Diving Deeper Into Requirements
Welcome to Business Analysis
A business analyst intern joins a company, looking forward to making stakeholders happy. A manager comes to the intern with a list of new fields for the account object. The intern takes the list and says he’ll get right on it. When he shows the list to the system administrator, she asks him a litany of questions about the new fields, such as:
“What’s the actual requirement?”
“Why do they need the fields?”
“What business process do they drive?”
Flustered, the intern writes down all the questions. He finds the manager and starts reciting the questions. The manager interrupts him, saying that a regulatory agency requires the account fields for compliance. Wanting to answer all the questions, the intern asks the manager, “What business process do these new fields drive?” Taken aback by the question, the manager replies, “The process of staying in business. If we don’t report the account information in these new fields to the agency, they could shut us down.” The manager advises the intern to ask one question at a time and listen for answers to other questions.
The intern wished he had asked the manager the questions when he got the list of account fields. The experience gave him a sense of what questions to ask to identify a business need. He later learns that some answers provide openings for follow-up questions. In the case of the new account fields, he asks who will enter data into the fields and which fields should require input.
Exploring Uncharted Waters
In No One Expects the Requirements Inquisition: Asking Next-Level Questions, Dr. Karl Wiegers encourages asking questions to help stakeholders think through their needs.
He lists questions that encourage stakeholders to look beyond a use case’s “happy path,” where everything goes as expected:
Is there any other way someone might perform that task?
Would a user ever want to <do something>?
Could <some condition> ever occur? What happens then?
What else could happen that we haven’t already discussed?
Follow-up questions like these open up opportunities to fill gaps in a use case, improve its definition, and even uncover additional requirements.
Open-ended questions elicit richer responses than yes/no or multiple-choice questions. For example, the first question in the list above could be reworded as, “What other ways might someone perform that task?” This is particularly useful when stakeholders hint at alternative approaches to a task or process.

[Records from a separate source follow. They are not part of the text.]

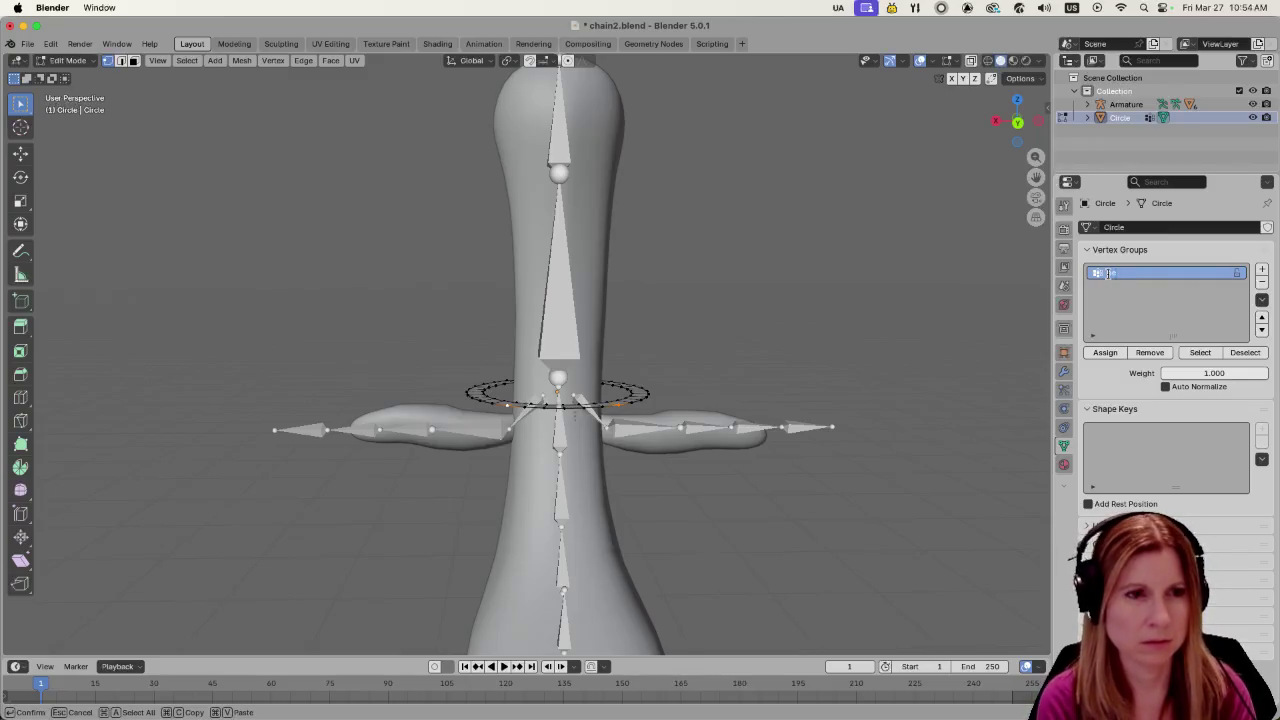
{"action": "type", "text": "neck"}
{"action": "key", "text": "Return"}
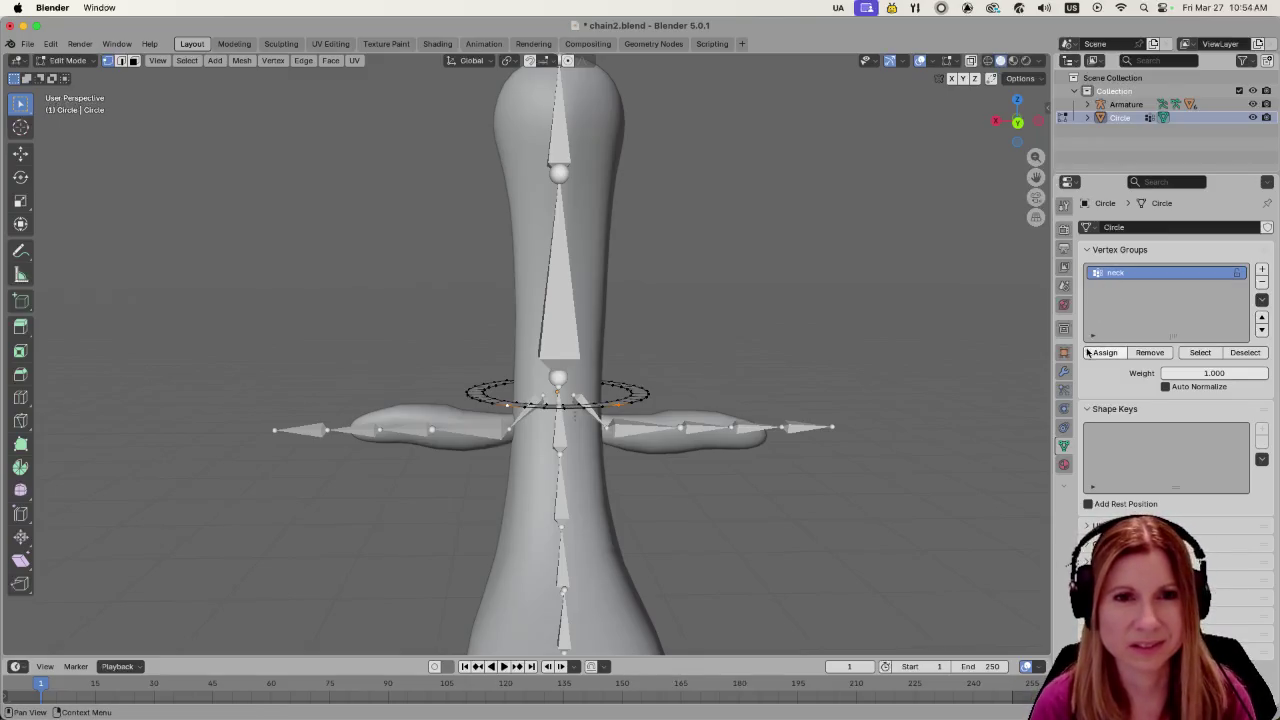
{"action": "left_click", "coordinate": [1100, 352]}
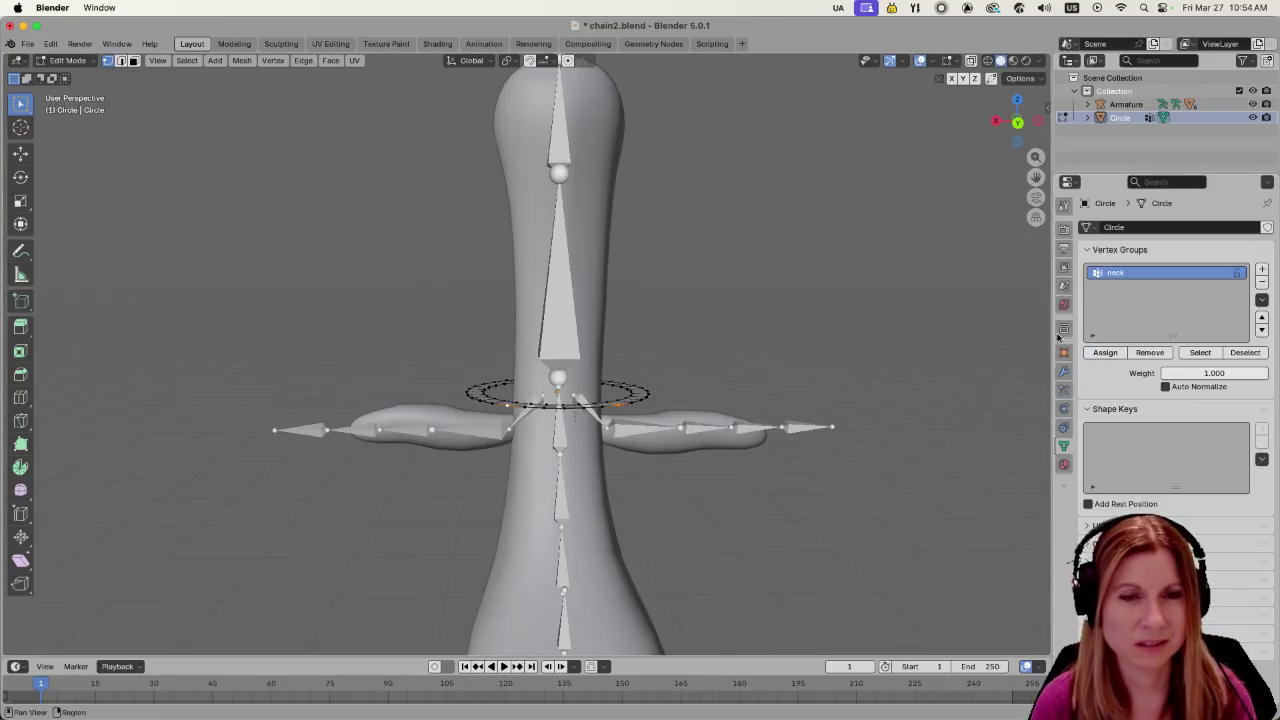
{"action": "middle_click_drag", "start_coordinate": [556, 528], "coordinate": [538, 578]}
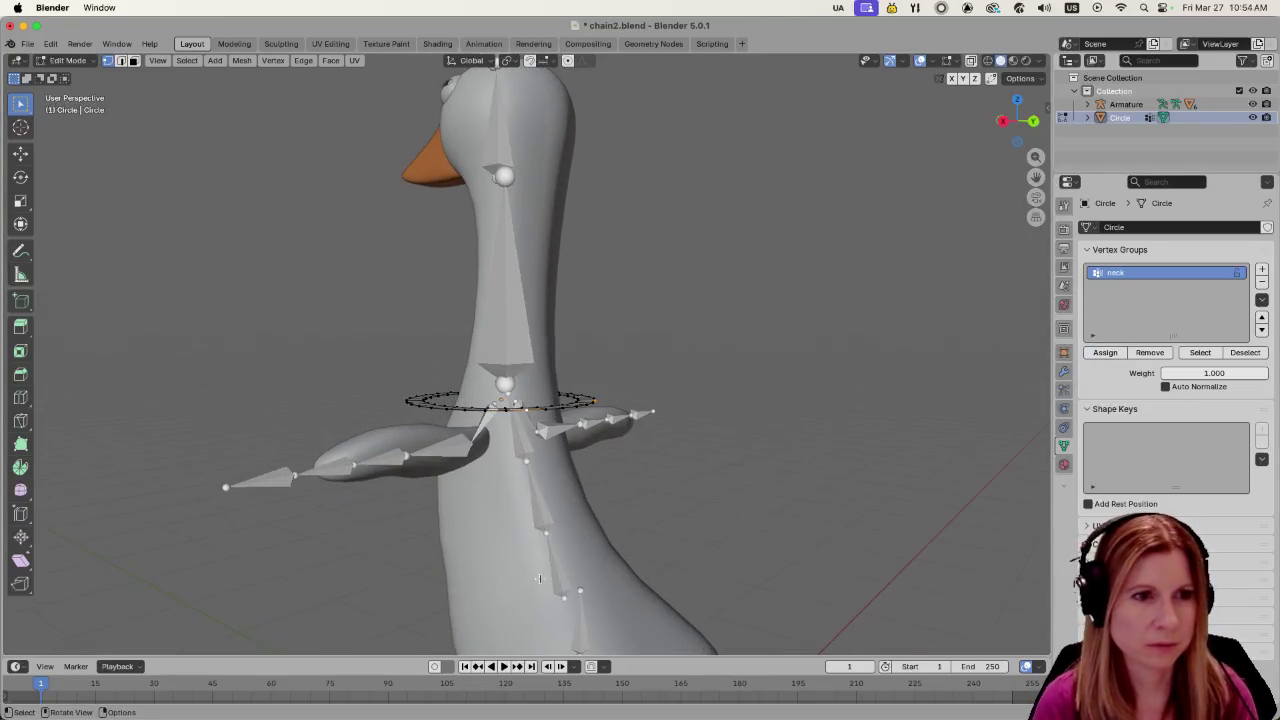
{"action": "key", "text": "Tab"}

“Why” or “what for” questions help a business analyst connect a need to its value. The system administrator asked the intern why the manager needed new account fields. The manager could have replied, “To store data,” an accurate but dismissive answer. A savvy business analyst would respond, “Help me understand what the data is for. What business purpose will it serve?” Starting a question with “Help me understand…” makes a question less confrontational.
What Else?
In Exploring Requirements 1: Quality Before Design, Donald Gause and Gerald Weinberg introduce the concept of a metaquestion, a question about questions. They recommend wrapping up a discovery session with the metaquestion, “Is there anything else I should ask you?” Stakeholders typically answer “No,” so a better metaquestion would ask, “What else should I have asked but didn't?”
They also pose another metaquestion, “Is there anything you would like to ask me?” While this gives the stakeholder an easy way out by saying “No,” a better metaquestion would ask, "What would you like to ask me?" This offers an opportunity to exchange ideas about how the solution will fit the business needs.
Testing the Waters
Donald Gause and Gerald Weinberg recommend starting discovery with “context-free” questions like these:
What problems do you expect this system to solve?
What problems could it create?
What’s a highly successful solution worth to the customers?
These questions focus stakeholders on the problem rather than the solution, perhaps surfacing crucial assumptions that business stakeholders take for granted. The business could have unwritten rules known by all its stakeholders for decades. It’s better to discover the rules as a requirement than to break them with a solution that didn’t account for the rules.
The Deep End
Dr. Wiegers excerpted No One Expects the Requirements Inquisition: Asking Next-Level Questions from his book More About Software Requirements: Thorny Issues and Practical Advice. He points out that trying to get all the details at the beginning of discovery could be as bad as asking vague questions, such as “What do you want?”
Elicitation requires multiple cycles of refinement, clarification, and adjustment as the participants move from high-level concepts to specific details.
Discovery can go a few rounds to cover the scope of requirements completely.
When discovery begins, stakeholders cover the “happy path,” where the solution works as expected. As they get deeper into the business needs, they should explore the unexpected, finding opportunities to improve business processes and potential pain points.
A business analyst can help by asking why requirements are needed, what value they bring to the business, and who needs them. Motivating Specific Requirements provides more detail about these questions.
Asking the right questions at the right time clarifies requirements, leading to a successful solution.